We got a new kitchen.
If you’ve been following me on social media, it’s been a huge spoiler alert, I know. I’ve been showing the process for the past seven weeks or so.
As of the first week of June, we were back to a fully functional kitchen (YAY!). But as these things go, there are some odds and ends that need to be finished up. So I’m not ready for an official reveal.
And I’ll also share some about the process of outsourcing this type of thing. I’ve had a lot of people ask if we did the work ourselves and the answer is a satisfying no.
We experienced some of those days – painting, tiling – in our first home. At this point, I’m fully willing to leave it to professionals. I still like to work on outdoor projects and build and distress furniture, but that’s about it related to home improvement projects.
I’ve also had some others who work in food ask about the remodel and how I handled it. You see when your kitchen is just your kitchen, it’s one thing. But when your kitchen is a big part of your work, it’s something very different. No kitchen meant a halt to some of my work for a while.
More to come on all of that. I promise.
For now, I’m easing my way back into cooking while I try to stop staring at all the amazing features in the new space and remain productive.
One thing I’m very happy about is that we are back in business before berry season passed me by! The season comes quick here. I remember growing up in Indiana when it was well after the 4th of July when my Dad’s blackberries would start producing. In this part of California, it starts in June and we are super lucky if it makes it into July. Then it’s over for another year.
I’m still getting used this timing and I find I’m completely caught by surprise when the berries arrive and again when they are gone.
I got my ducks in a row and got to the farm stand before I let that happen this year, though. I came back with a few containers of these beauties.
I usually eat them all fresh, but as I was drinking an iced coffee the other afternoon I thought about adding blackberry.
I was never a huge iced coffee fan until I moved to the South Central Valley. Now, I find it essential and often make it at home.
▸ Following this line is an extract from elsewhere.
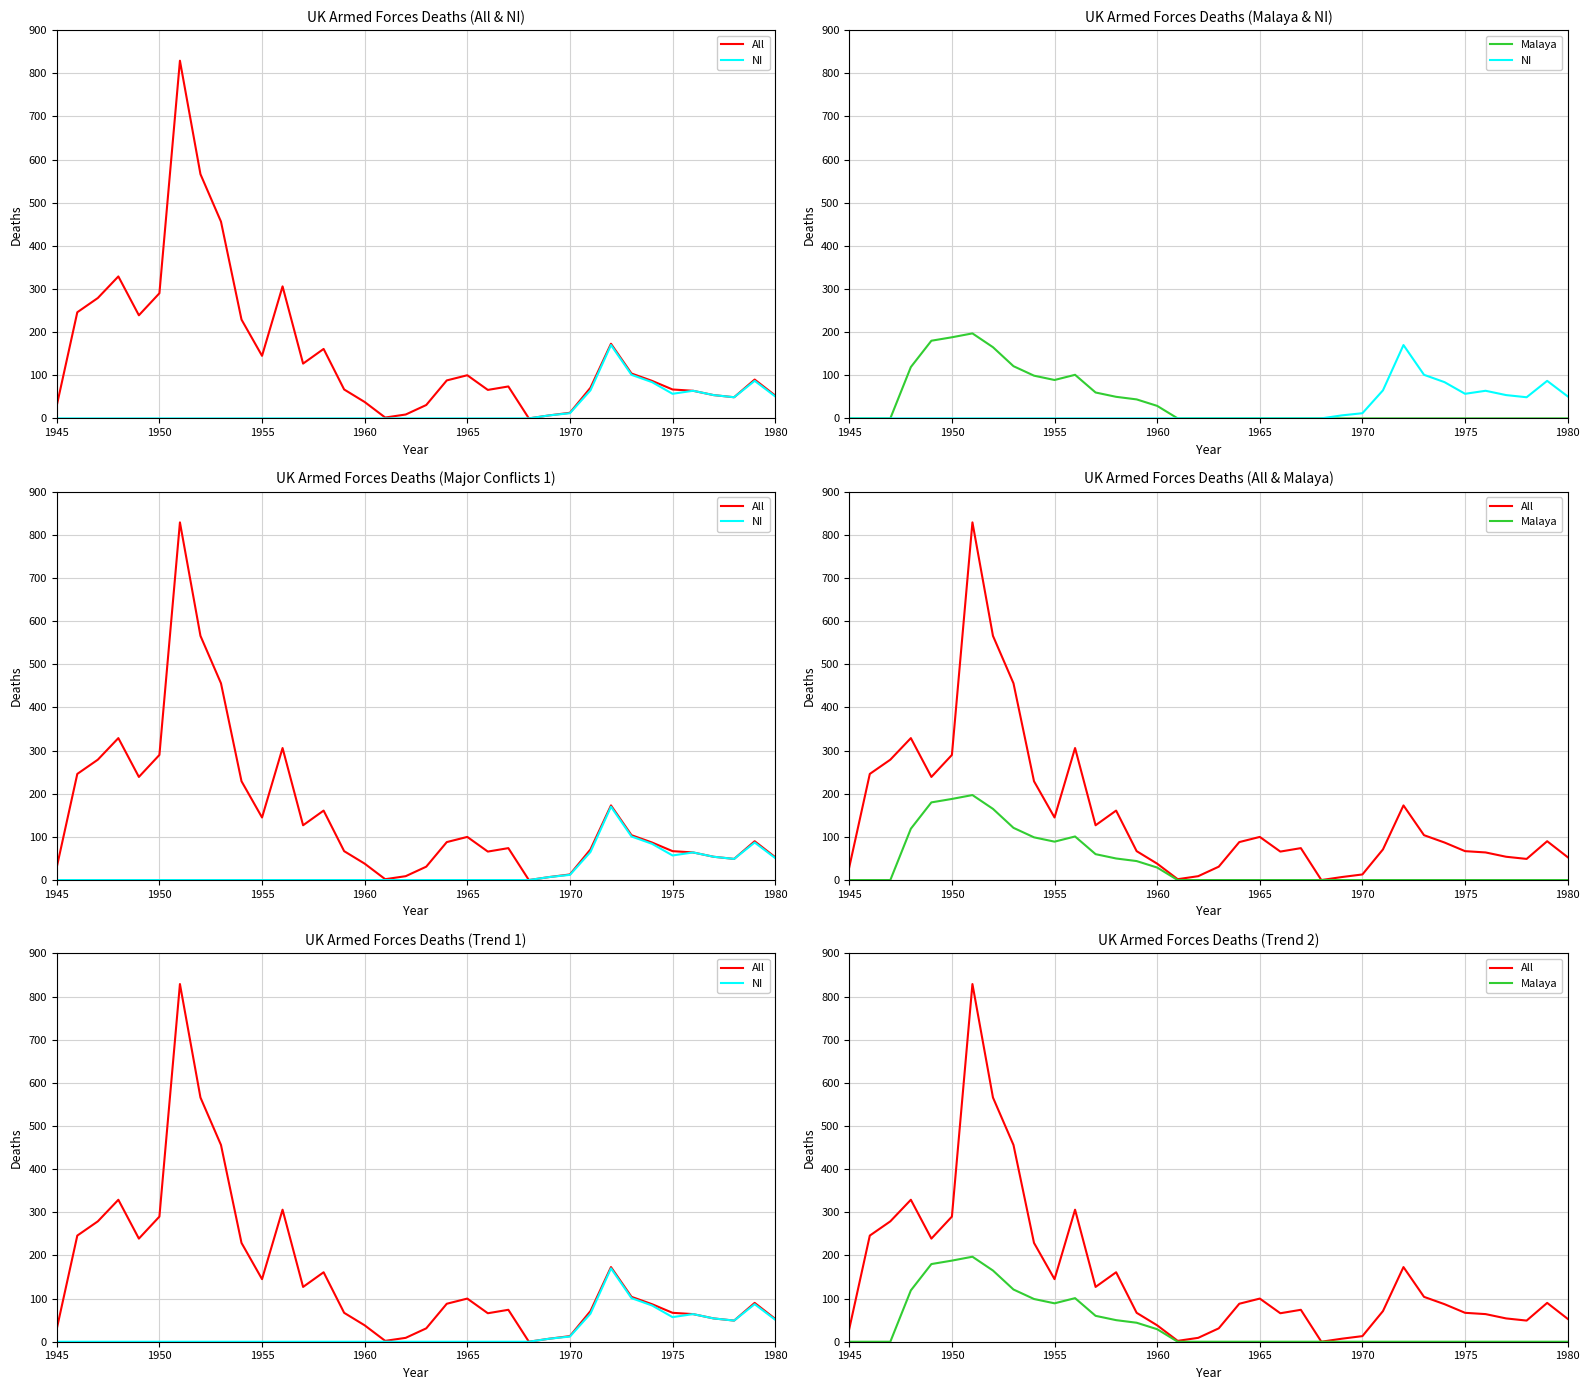

How many series are shown in this chart?

3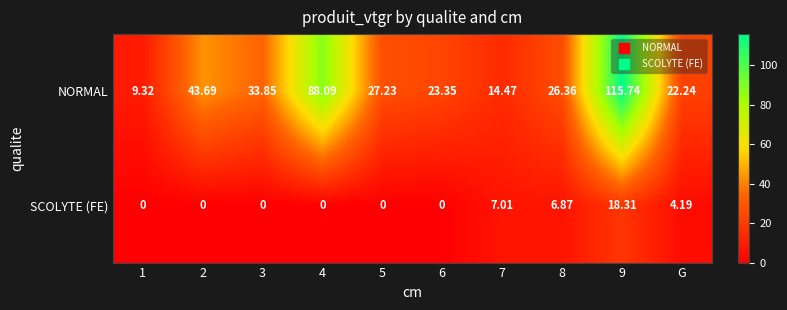

How many data points does each series have?

10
So I turned a handful of the berries into syrup. Stirred them into my chilled pick-me-up and took advantage of the gorgeous light in my new kitchen.
This is another one of those guides, versus being an exact recipe. Add the number of espresso shots you want, use your favorite kind of milk and the amount that suits you. The deep purple syrup gives the coffee a subtle pink color and a bright burst of sweet berry flavor.
Iced Blackberry Latte
Makes 1 serving
What you’ll need:
Generous 1/4 cup fresh blackberries
1 to 2 teaspoons raw sugar (depending on the tartness of your berries)
1 tablespoon water
1 to 2 shots espresso, cooled
1/2 to 3/4 cup cold milk, frothed if desired
How to make it:
Stir together the berries, sugar, and water in a small saucepan. Heat over medium for about 1 minute and gently smash the berries with a fork. Stir and let cook for 2 to 3 more minutes. Stir occasionally to ensure it doesn’t stick to the bottom of the pan and burn.
Transfer the berries and juices to a small strainer set over a measuring cup. Use a fork to smash the berries more and extract the syrup. Let sit a few minutes to cool and smash again. You should end up with 1/2 to 1 tablespoon of blackberry syrup.
Pour the syrup into a tall glass. Add the espresso, stir, and fill the glass with ice. Pour in your desired amount of milk and serve.